── Records for the exercise

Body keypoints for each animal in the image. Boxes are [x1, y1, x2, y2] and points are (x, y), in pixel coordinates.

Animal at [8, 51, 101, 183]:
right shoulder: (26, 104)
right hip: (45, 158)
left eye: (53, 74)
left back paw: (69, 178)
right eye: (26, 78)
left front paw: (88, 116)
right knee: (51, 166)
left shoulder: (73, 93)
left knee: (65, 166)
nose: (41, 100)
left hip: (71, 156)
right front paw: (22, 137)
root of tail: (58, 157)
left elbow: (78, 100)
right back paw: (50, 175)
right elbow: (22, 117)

────

Instructions to follow
The lines you return should be those above that contain the word "right", every one of them.

Response
right shoulder: (26, 104)
right hip: (45, 158)
right eye: (26, 78)
right knee: (51, 166)
right front paw: (22, 137)
right back paw: (50, 175)
right elbow: (22, 117)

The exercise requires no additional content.